![]() |
| Men Tungting (alm) wawancara Sabtu, 20 Pebruari 2016 jualan jaja klepon di depan UD. Dharma Sastra Br. Bantas Bale Agung, Desa Bantas. |
SUARABANTAS.COM, Tabanan – Di tengah gempuran kuliner modern, jaja klepon tetap menjadi primadona dan digemari oleh berbagai kalangan, dari anak-anak hingga orang tua. Salah satu penjual yang setia melestarikan jajanan tradisional ini adalah Men Tungting, seorang perempuan tangguh dari Desa Bantas, Selemadeg Timur.
Jaja klepon adalah kue tradisional yang memiliki tekstur kenyal dan lembut. Dibuat berbentuk bulat-bulat kecil, klepon diberi warna hijau alami dari daun pandan atau daun kayu sugih. Kelezatannya semakin lengkap dengan isian gula merah cair yang meleleh di mulut dan taburan kelapa parut yang gurih di bagian luarnya. Kue ini dijual dengan harga terjangkau, yaitu sekitar Rp3.000 hingga Rp5.000 per bungkus.
Men Tungting, seorang nenek berusia 80-an tahun, telah mendedikasikan hidupnya untuk berjualan klepon selama lebih dari setengah abad. Meski sudah berusia senja, ia tetap setia dan mencintai profesinya. Setiap hari, ia menghabiskan sekitar 4 kg bahan baku untuk membuat klepon. Sosoknya yang sederhana dan rendah hati ini menjadi inspirasi karena semangatnya untuk mandiri dan berjiwa wirausaha.

SOAL TUGAS 1
Tuliskan kembali dengan persis bagian artikel tentang jaja klepon di atas, mulai dari "Men Tungting, seorang nenek" sampai dengan "dan berjiwa wirausaha.".

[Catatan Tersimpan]

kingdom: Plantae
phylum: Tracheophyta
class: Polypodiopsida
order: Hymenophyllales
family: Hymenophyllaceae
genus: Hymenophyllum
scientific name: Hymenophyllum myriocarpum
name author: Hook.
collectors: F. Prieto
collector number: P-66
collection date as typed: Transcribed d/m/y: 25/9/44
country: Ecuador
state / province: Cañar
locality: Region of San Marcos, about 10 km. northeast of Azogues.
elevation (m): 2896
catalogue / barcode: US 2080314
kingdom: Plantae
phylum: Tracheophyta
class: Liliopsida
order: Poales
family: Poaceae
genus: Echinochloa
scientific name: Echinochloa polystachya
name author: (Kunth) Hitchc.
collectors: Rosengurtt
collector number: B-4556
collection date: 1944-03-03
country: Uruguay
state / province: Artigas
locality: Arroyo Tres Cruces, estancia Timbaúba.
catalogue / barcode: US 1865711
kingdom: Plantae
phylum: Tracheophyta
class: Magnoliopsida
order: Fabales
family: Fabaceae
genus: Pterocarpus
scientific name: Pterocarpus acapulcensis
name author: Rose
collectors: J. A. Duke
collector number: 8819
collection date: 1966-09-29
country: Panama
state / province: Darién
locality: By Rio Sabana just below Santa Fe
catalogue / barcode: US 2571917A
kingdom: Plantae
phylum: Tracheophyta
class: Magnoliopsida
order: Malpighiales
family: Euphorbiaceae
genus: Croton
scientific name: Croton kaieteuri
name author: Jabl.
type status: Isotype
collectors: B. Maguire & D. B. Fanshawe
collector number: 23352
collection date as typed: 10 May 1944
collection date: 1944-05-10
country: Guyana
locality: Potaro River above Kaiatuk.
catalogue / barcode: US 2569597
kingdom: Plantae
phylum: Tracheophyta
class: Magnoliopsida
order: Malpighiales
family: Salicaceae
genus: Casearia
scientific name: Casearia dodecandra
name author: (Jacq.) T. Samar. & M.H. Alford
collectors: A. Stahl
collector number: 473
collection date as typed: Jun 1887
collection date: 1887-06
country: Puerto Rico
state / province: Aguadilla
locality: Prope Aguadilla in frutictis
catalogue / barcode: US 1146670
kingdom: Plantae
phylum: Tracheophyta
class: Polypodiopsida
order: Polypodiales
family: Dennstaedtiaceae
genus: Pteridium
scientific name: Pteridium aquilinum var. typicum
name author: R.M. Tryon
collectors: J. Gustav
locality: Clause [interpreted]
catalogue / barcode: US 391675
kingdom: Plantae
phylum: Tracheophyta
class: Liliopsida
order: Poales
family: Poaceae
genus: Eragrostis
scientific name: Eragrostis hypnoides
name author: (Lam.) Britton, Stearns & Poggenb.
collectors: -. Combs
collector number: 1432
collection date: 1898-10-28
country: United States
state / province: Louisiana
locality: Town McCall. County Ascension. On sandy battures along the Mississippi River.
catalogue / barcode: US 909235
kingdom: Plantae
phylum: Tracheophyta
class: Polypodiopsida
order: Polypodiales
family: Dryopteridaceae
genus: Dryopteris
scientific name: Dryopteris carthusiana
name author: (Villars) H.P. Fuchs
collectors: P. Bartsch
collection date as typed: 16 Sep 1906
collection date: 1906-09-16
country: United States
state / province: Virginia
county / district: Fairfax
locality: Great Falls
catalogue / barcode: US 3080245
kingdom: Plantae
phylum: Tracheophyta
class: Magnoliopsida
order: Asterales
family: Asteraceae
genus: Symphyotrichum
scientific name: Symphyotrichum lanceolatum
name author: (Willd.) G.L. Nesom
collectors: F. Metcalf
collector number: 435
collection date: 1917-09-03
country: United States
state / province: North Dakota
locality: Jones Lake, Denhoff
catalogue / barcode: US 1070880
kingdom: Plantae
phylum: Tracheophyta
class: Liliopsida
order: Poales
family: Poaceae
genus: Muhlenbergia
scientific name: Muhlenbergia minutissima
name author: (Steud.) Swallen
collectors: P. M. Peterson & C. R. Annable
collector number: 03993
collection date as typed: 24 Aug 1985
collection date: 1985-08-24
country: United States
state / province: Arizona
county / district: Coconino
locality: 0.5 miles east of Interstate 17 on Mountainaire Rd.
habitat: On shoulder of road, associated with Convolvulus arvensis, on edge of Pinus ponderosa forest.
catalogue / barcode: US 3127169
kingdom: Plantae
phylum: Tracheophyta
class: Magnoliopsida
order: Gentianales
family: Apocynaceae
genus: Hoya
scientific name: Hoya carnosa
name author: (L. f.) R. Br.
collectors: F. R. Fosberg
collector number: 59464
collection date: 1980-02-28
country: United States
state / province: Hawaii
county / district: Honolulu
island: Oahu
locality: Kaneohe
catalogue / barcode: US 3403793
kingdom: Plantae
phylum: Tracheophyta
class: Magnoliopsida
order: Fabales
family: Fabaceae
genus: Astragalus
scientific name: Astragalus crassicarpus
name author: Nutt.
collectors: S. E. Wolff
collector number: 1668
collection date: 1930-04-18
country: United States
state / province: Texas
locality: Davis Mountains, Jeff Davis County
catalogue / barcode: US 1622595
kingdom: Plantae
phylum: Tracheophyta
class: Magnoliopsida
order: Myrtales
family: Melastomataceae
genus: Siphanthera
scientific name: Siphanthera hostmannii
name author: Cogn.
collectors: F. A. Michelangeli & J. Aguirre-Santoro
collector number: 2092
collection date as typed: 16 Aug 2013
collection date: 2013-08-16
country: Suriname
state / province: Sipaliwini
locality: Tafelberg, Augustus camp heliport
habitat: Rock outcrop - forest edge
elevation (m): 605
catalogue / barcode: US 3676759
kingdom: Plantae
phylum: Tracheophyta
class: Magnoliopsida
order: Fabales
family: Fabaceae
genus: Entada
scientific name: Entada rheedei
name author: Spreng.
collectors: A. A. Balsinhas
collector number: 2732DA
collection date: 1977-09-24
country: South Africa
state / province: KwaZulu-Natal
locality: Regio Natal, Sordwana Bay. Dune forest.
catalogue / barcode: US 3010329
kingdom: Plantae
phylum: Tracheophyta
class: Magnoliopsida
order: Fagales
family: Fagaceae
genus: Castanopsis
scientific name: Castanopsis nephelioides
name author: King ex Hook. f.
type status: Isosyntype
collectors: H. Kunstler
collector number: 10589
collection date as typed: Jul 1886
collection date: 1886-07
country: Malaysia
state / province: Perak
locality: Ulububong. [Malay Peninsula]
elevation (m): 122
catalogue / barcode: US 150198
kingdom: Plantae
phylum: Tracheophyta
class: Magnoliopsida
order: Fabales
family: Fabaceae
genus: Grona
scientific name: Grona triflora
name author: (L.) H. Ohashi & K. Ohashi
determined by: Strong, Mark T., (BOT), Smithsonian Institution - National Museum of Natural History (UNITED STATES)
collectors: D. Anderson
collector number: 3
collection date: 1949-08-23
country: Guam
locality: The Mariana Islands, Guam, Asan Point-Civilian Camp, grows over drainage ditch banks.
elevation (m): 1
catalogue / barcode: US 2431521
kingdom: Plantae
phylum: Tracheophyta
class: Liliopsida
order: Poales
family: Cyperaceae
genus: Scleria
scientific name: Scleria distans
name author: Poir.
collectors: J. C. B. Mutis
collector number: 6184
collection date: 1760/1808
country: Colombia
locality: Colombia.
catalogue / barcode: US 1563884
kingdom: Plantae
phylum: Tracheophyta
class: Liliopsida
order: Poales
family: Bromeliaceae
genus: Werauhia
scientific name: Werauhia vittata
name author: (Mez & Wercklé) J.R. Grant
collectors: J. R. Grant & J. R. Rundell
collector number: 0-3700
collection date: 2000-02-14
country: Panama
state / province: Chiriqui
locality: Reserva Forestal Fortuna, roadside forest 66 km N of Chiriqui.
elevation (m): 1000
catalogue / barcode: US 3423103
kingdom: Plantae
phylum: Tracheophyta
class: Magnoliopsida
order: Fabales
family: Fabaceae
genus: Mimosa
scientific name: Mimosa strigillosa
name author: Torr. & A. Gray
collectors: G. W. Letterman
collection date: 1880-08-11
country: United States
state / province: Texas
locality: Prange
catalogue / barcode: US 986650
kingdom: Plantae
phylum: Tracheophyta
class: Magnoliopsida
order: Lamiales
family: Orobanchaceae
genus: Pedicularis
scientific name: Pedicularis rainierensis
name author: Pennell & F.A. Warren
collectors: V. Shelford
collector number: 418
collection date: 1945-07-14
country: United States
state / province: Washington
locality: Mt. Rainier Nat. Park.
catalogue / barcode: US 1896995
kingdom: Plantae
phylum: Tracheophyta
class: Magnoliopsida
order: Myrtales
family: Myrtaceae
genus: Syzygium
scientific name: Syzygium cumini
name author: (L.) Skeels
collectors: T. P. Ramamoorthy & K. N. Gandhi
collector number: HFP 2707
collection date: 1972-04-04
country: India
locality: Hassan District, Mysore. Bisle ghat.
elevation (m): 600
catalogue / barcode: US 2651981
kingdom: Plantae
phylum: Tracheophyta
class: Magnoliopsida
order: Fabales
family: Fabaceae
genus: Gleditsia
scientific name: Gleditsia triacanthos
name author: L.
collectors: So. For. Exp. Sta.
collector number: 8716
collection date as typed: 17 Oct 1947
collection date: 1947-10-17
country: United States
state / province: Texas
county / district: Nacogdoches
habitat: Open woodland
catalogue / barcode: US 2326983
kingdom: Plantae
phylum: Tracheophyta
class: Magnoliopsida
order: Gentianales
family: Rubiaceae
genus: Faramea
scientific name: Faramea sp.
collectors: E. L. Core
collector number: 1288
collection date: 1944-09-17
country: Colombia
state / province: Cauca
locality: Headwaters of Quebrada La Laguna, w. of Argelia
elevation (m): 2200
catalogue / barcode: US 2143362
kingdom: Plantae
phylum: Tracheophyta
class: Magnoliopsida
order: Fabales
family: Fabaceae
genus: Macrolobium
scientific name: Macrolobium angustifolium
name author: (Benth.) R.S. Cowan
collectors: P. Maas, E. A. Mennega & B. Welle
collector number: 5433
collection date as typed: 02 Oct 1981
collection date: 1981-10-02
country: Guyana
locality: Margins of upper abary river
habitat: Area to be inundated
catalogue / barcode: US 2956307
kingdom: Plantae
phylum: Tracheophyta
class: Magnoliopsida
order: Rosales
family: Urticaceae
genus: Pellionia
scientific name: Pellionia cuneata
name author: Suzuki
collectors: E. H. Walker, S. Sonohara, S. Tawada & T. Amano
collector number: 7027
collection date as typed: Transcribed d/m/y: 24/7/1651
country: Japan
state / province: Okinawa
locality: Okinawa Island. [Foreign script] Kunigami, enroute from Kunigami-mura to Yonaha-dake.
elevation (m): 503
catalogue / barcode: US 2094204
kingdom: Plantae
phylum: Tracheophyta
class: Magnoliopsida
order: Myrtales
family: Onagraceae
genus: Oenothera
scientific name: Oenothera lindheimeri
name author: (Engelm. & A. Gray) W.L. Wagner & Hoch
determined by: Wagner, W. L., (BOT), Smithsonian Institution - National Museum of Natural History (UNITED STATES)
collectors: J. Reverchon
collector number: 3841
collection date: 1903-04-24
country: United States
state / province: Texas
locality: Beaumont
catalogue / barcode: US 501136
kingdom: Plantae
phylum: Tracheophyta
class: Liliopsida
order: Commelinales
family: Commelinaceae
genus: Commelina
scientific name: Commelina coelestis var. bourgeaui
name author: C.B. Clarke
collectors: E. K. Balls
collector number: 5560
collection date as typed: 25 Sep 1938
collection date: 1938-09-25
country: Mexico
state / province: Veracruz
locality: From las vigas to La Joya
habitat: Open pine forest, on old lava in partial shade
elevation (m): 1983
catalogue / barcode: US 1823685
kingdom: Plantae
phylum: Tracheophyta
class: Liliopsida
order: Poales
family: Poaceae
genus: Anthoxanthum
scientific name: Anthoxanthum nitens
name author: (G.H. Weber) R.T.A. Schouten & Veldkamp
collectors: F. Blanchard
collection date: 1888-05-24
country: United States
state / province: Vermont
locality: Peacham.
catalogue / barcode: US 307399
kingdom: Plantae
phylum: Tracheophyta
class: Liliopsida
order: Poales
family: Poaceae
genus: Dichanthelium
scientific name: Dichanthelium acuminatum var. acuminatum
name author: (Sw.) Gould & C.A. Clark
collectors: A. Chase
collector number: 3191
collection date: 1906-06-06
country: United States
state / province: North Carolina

SOAL TUGAS 2
Salin persis baris-baris dari catatan di atas, mulai dari baris yang memuat "name author: (Jacq.) T. Samar. & M.H. Alford" sampai dengan baris yang memuat "scientific name: Pteridium", termasuk kedua baris itu.

JAWABAN BENAR 1
Men Tungting, seorang nenek berusia 80-an tahun, telah mendedikasikan hidupnya untuk berjualan klepon selama lebih dari setengah abad. Meski sudah berusia senja, ia tetap setia dan mencintai profesinya. Setiap hari, ia menghabiskan sekitar 4 kg bahan baku untuk membuat klepon. Sosoknya yang sederhana dan rendah hati ini menjadi inspirasi karena semangatnya untuk mandiri dan berjiwa wirausaha.

JAWABAN BENAR 2
name author: (Jacq.) T. Samar. & M.H. Alford
collectors: A. Stahl
collector number: 473
collection date as typed: Jun 1887
collection date: 1887-06
country: Puerto Rico
state / province: Aguadilla
locality: Prope Aguadilla in frutictis
catalogue / barcode: US 1146670
kingdom: Plantae
phylum: Tracheophyta
class: Polypodiopsida
order: Polypodiales
family: Dennstaedtiaceae
genus: Pteridium
scientific name: Pteridium aquilinum var. typicum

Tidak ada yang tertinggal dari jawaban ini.